WHAT THE TASK REQUIRES:
Your output should match the listing below word for word, without any images.

───── INPUT

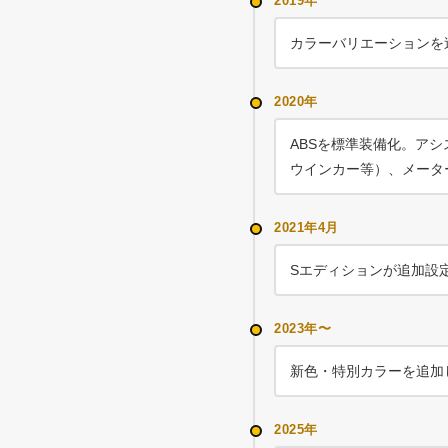
2019年
カラーバリエーションを
2020年
ABSを標準装備化。ア
ウインカー等）、メータ
2021年4月
Sエディションが追加設
2023年〜
新色・特別カラーを追加
2025年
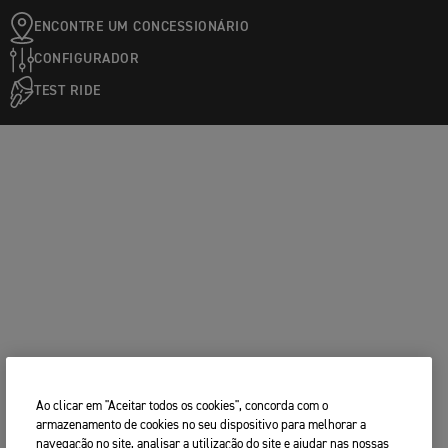
ENCONTRE UM CONCESSIONÁRIO
CONFIGURADOR
TEST RIDE
Ao clicar em "Aceitar todos os cookies", concorda com o
armazenamento de cookies no seu dispositivo para melhorar a
navegação no site, analisar a utilização do site e ajudar nas nossas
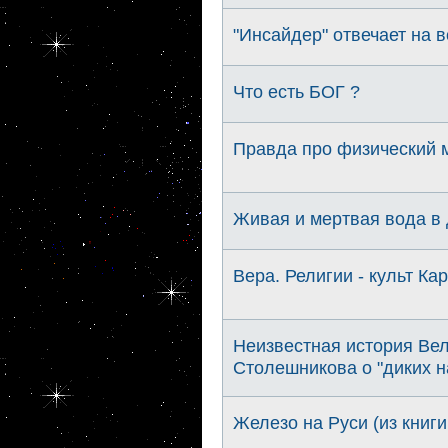
"Инсайдер" отвечает на 
Что есть БОГ ?
Правда про физический 
Живая и мертвая вода в
Вера. Религии - культ Ка
Неизвестная история Вел
Столешникова о "диких н
Железо на Руси (из книги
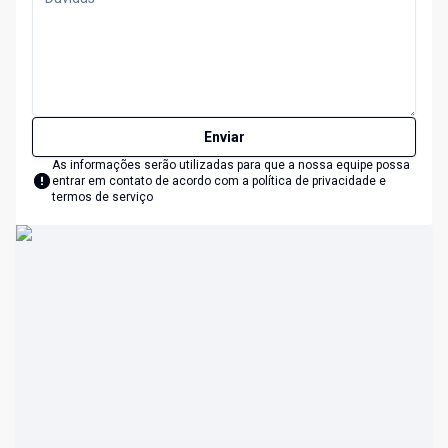
Enviar
As informações serão utilizadas para que a nossa equipe possa
entrar em contato de acordo com a
política de privacidade e
termos de serviço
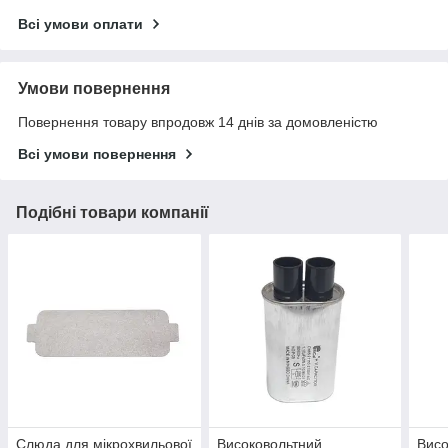
Всі умови оплати
Умови повернення
Повернення товару впродовж 14 днів за домовленістю
Всі умови повернення
Подібні товари компанії
Слюда для мікрохвильової
Високовольтний
Висо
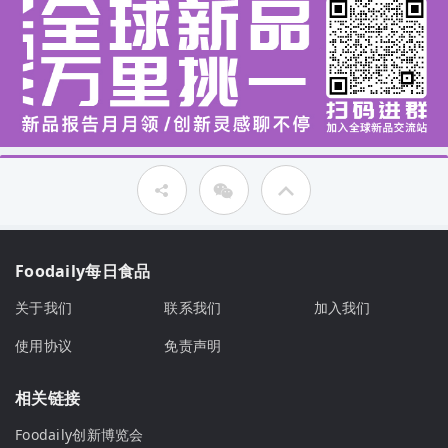
Foodaily每日食品
关于我们
联系我们
加入我们
使用协议
免责声明
相关链接
Foodaily创新博览会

──────────

FINISHED TASK:
2019年
カラーバリエーションを
2020年
ABSを標準装備化。ア
ウインカー等）、メータ
2021年4月
Sエディションが追加設
2023年〜
新色・特別カラーを追加
2025年
ENCONTRE UM CONCESSIONÁRIO
CONFIGURADOR
TEST RIDE
Ao clicar em "Aceitar todos os cookies", concorda com o
armazenamento de cookies no seu dispositivo para melhorar a
navegação no site, analisar a utilização do site e ajudar nas nossas
"Инсайдер" отвечает на 
Что есть БОГ ?
Правда про физический 
Живая и мертвая вода в
Вера. Религии - культ Ка
Неизвестная история Вел
Столешникова о "диких н
Железо на Руси (из книги
Enviar
As informações serão utilizadas para que a nossa equipe possa
entrar em contato de acordo com a
política de privacidade e
termos de serviço
Всі умови оплати
Умови повернення
Повернення товару впродовж 14 днів за домовленістю
Всі умови повернення
Подібні товари компанії
Слюда для мікрохвильової
Високовольтний
Висо
Foodaily每日食品
关于我们
联系我们
加入我们
使用协议
免责声明
相关链接
Foodaily创新博览会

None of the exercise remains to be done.